_Set task:_ Put the lines below into a JSON list of strings, one string per line and with blank lines omitted, starting at the line that contains "subtitle Les contrats" and ending after the line that contains "text Après une".

_Extracted information:_
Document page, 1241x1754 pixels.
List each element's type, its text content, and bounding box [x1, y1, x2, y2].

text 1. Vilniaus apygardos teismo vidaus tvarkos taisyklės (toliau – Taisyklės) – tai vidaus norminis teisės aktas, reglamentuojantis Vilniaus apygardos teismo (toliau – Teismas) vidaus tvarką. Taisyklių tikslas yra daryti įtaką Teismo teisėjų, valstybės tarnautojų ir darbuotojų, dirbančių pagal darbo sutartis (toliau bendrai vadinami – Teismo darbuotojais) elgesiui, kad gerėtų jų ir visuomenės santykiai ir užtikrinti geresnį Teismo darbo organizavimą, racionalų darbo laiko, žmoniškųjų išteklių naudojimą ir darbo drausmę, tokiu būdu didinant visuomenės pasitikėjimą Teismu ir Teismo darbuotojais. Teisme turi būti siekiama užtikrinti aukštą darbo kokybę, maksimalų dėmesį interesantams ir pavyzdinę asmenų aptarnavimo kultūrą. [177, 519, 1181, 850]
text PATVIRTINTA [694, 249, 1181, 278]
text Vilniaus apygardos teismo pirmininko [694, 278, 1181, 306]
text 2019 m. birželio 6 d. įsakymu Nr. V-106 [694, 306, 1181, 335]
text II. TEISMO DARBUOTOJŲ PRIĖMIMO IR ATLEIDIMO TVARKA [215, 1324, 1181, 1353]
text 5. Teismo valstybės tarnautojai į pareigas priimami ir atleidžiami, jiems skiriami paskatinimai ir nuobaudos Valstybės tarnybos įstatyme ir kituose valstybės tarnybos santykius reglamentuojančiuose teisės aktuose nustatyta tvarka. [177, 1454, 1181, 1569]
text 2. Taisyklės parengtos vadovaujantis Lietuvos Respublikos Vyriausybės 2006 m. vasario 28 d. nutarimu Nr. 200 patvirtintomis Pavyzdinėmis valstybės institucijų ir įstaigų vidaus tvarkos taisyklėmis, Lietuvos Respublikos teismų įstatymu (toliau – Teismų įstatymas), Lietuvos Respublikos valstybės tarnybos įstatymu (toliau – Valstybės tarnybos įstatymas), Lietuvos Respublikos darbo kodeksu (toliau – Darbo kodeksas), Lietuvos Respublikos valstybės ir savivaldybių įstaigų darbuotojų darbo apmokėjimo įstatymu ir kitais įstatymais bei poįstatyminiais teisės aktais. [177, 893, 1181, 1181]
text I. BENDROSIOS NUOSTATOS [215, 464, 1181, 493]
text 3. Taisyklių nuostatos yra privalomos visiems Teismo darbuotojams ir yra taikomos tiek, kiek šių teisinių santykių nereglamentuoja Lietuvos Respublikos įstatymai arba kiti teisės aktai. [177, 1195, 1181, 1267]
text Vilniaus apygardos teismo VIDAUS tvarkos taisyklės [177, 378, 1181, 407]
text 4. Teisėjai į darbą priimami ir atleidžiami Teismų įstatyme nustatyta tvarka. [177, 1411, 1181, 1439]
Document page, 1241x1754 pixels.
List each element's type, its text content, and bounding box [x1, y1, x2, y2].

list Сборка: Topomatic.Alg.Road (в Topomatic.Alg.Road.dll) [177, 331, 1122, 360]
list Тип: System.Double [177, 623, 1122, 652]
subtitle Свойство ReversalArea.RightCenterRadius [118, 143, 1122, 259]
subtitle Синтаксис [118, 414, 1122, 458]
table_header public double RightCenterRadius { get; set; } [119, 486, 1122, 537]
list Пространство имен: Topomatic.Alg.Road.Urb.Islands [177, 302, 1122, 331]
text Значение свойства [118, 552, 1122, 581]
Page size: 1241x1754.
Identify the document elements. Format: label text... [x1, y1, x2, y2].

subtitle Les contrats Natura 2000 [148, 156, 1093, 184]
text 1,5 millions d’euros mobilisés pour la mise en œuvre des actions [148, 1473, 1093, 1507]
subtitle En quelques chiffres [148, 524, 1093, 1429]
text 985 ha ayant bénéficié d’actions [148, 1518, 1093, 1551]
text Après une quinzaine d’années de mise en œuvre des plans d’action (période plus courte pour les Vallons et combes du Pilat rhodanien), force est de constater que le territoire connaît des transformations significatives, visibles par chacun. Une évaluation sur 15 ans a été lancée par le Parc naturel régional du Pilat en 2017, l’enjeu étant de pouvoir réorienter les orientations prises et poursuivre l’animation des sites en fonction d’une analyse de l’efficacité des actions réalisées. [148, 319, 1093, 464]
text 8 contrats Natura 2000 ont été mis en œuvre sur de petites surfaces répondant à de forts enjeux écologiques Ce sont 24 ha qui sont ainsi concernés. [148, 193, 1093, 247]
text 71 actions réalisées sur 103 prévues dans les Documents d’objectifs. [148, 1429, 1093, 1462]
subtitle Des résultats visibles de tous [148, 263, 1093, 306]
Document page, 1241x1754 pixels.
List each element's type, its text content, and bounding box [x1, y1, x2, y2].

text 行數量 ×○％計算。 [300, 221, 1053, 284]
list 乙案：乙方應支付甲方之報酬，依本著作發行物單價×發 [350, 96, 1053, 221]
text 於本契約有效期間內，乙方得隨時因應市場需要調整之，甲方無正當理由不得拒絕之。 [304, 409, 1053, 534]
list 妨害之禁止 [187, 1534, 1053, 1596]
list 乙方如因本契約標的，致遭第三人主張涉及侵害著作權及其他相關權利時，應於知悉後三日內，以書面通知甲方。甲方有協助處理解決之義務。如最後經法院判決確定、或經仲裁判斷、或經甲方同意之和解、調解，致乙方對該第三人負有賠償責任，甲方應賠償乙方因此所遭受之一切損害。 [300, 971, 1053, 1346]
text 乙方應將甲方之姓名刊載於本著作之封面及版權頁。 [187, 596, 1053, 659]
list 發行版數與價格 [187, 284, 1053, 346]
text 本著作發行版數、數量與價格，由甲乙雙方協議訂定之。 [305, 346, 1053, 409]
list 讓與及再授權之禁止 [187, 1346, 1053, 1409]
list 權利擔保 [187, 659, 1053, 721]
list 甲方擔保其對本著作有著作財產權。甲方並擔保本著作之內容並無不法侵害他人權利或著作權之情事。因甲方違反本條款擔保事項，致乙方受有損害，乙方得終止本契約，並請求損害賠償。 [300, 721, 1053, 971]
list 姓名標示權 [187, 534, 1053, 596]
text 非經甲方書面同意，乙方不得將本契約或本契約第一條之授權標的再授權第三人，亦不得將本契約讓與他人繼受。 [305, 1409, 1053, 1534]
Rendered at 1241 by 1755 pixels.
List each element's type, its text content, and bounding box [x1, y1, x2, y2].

_Solution for this task:_
[
  "subtitle Les contrats Natura 2000 [148, 156, 1093, 184]",
  "text 1,5 millions d’euros mobilisés pour la mise en œuvre des actions [148, 1473, 1093, 1507]",
  "subtitle En quelques chiffres [148, 524, 1093, 1429]",
  "text 985 ha ayant bénéficié d’actions [148, 1518, 1093, 1551]",
  "text Après une quinzaine d’années de mise en œuvre des plans d’action (période plus courte pour les Vallons et combes du Pilat rhodanien), force est de constater que le territoire connaît des transformations significatives, visibles par chacun. Une évaluation sur 15 ans a été lancée par le Parc naturel régional du Pilat en 2017, l’enjeu étant de pouvoir réorienter les orientations prises et poursuivre l’animation des sites en fonction d’une analyse de l’efficacité des actions réalisées. [148, 319, 1093, 464]"
]